-- ПРЕДЛОЖЕННЫЙ ТЕКСТ --
За мамой ухаживали прекрасные мужчины, а она выбрала себе проблемного алкаша, с которым возится уже пять лет

истории читателей

Моя мать всегда была красивой женщиной. Не просто красивой — интересной. Из тех, на кого оборачиваются не потому, что короткая юбка, а потому что в ней есть что-то. Осанка, взгляд, манера говорить.

Она умела входить в комнату так, что разговоры на секунду стихали. Отец это знал и гордился. Они прожили вместе двадцать шесть лет, и я ни разу — ни единого раза — не слышала, чтобы он повысил на неё голос. Он обожал её. Она обожала его. Их брак был из тех, глядя на которые, ты думаешь: ладно, может, и мне повезёт.

Не повезло. Но это отдельная история, не про меня сейчас.

Отец умер восемь лет назад. Обширный инфаркт. Ему было пятьдесят четыре. Маме — пятьдесят один. Она поседела за неделю. Я не преувеличиваю, не использую литературный приём. Буквально: в понедельник мы его похоронили, а в следующий понедельник я приехала к ней и увидела широкую серую прядь, которой раньше не было. Потом она закрасила, потом отпустила — сейчас носит седину открыто, и ей идёт. Ей всё идёт. В этом половина проблемы.

Первые полтора года я не трогала её. Горе есть горе, оно не подчиняется расписанию. Она плакала, я приезжала, мы сидели на кухне и пили чай, и я держала её за руку. Я была хорошей дочерью. Я и сейчас хорошая дочь, просто мать с этим не согласна.

А потом появились мужчины. Не сразу толпой — по одному, деликатно, как и полагается в приличном обществе. Сначала Геннадий Павлович, отцовский бывший коллега. Вдовец, шестьдесят лет, профессор, квартира своя, дача благоустроенная.

Интеллигентный, начитанный, с чувством юмора. Он приглашал маму на концерты, дарил книги, которые она действительно читала. Мама ходила с ним раза три, потом перестала. Сказала — «не моё».

Потом был Андрей Викторович. Предприниматель, пятьдесят семь лет, разведён, двое взрослых детей. Подтянутый, энергичный, с планами на жизнь. Звал маму в Италию. Мама отказала.

Потом был Сергей. Просто Сергей, без отчества, потому что он был моложе неё на четыре года и выглядел ещё моложе. Архитектор, никогда не был женат, влюбился в маму как мальчишка. Носил цветы, писал ей письма — настоящие, от руки, на бумаге. Мама его, кажется, даже рассматривала. А потом тоже отшила.

Я думала — она не может забыть отца. Я думала — для неё существует только один мужчина, и этого мужчины больше нет, и она выбрала верность его памяти. Мне было грустно, но я понимала. Уважала даже.

А потом появился Валера.

Валера — это то, что случилось с моей матерью пять лет назад. Валера — это то, из-за чего я теперь бросаю трубку.

-- ИСХОДНЫЕ ДАННЫЕ --
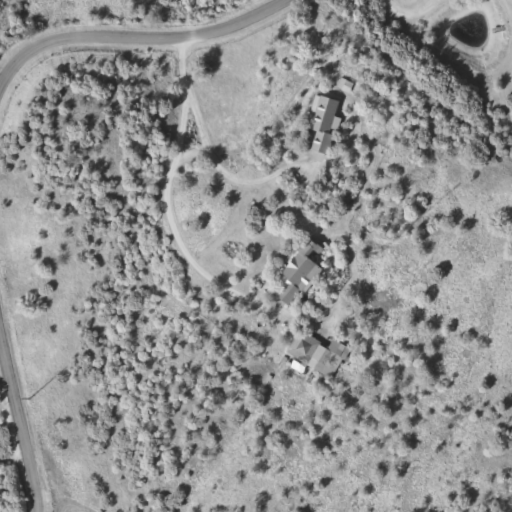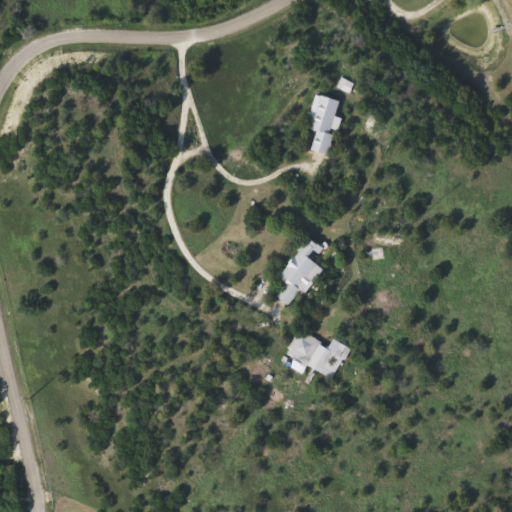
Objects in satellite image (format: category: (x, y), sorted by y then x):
building: (324, 121)
building: (324, 122)
road: (7, 144)
road: (225, 170)
road: (168, 204)
building: (299, 274)
building: (299, 274)
building: (313, 354)
building: (313, 355)
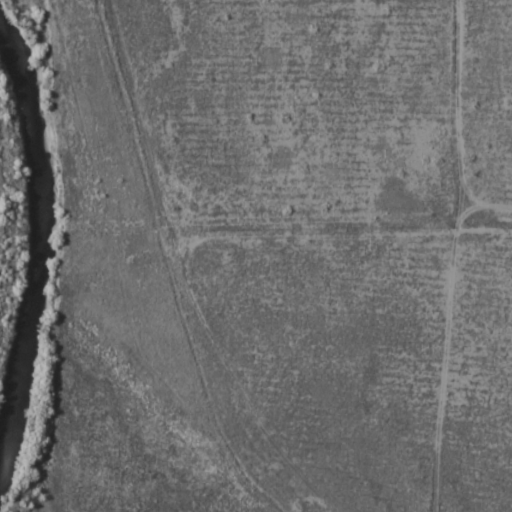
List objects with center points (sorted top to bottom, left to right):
river: (36, 234)
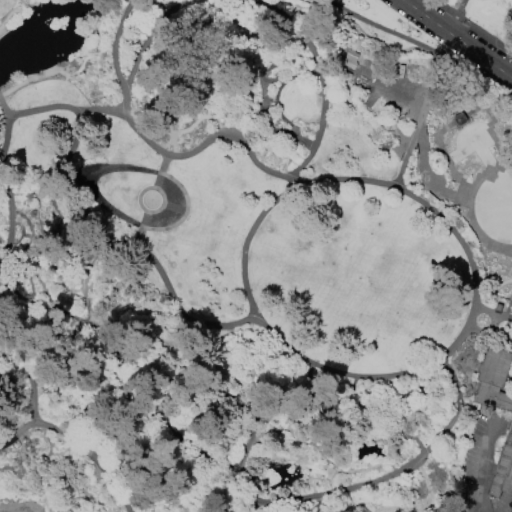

-- ЗАДАНИЯ --
1. Ответьте на вопросы по рассказу о матери:
(а) Сколько лет родители прожили вместе?
(б) Куда Андрей Викторович звал маму?
(в) Кем по профессии был Сергей?
2. Продолжите рассказ о матери, начав сразу после его последней фразы.
Приведённый перечень взят из другого источника.

-- ОТВЕТЫ НА ЗАДАНИЯ --
1.
(а) Двадцать шесть лет.
(б) В Италию.
(в) Архитектором.

2.
Она встретила его где-то на даче у общих знакомых. Он чинил там забор. Вернее, делал вид, что чинит — как я потом выяснила, забор доделывали за ним другие, потому что Валера к тому моменту уже «отдыхал» на веранде с бутылкой. Ему было сорок восемь. На пять лет моложе мамы. Работал он сварщиком — когда работал. А работал он через раз, потому что запои. Классика.

Мне она представила его месяца через два. Я приехала к ней без предупреждения — обычно звоню, но в тот раз телефон сел — и застала на кухне мужика в растянутой футболке, который ел мамин борщ и смотрел телевизор на полной громкости. Мама порхала вокруг него, как двадцатилетняя. Подливала, подкладывала. Смотрела на него так, как я не видела, чтобы она смотрела на кого-то после отца.

Я попыталась поговорить с ней через неделю.

— Мам, кто он вообще? Ты хоть что-нибудь про него знаешь?

— Риточка, он хороший. Он просто запутался. Ему нужен кто-то, кто в него поверит.

— Ему нужен нарколог, мам. Не ты.

Она обиделась. Замолчала на три дня. Потом позвонила как ни в чём не бывало и рассказала, что Валера устроился на работу. Я обрадовалась. Через две недели Валеру уволили. Запил. Мама говорила — «сорвался». Как будто речь шла о человеке, который карабкался в гору и соскользнул с уступа. А не о мужике, который просто открыл очередную бутылку, потому что ему так проще.

Пять лет. Пять лет этого цирка.

За пять лет Валера сменил — или, вернее, потерял — больше десятка работ. Один раз попал в больницу с панкреатитом. Два раза мама вызывала ему скорую, потому что он терял сознание. Один раз он разбил её машину — не вдребезги, но ремонт обошёлся в сумму, за которую я не стала бы спрашивать, потому что не хотела знать. Мама оплатила. Мама всегда оплачивает.

Она работает. Ей пятьдесят девять лет, она работает в крупной фирме, у неё хорошая зарплата, ещё и какие-то накопления после папы остались. Остались — и тают. Потому что Валера не приносит в дом денег. Валера приносит в дом запах перегара и грязные ботинки.

Она готовит ему. Стирает. Убирает за ним. Я была у неё в ноябре — на полу в прихожей стояли его ботинки, заляпанные грязью, и от них тянулся след до ванной. Мама шла за этим следом с тряпкой. Я стояла и смотрела, и мне хотелось кричать.

Я не кричала. Я перестала кричать года три назад, когда поняла, что это бесполезно.

Вместо этого я установила правило: я не слушаю жалобы на Валеру.

Мама звонит — я беру трубку. Мама рассказывает про работу — я слушаю. Мама рассказывает про сериал — я слушаю. Мама говорит «а Валера вчера опять…» — я говорю «мам, стоп» и вешаю трубку. Каждый раз. Без исключений.

Последний раз это было в среду.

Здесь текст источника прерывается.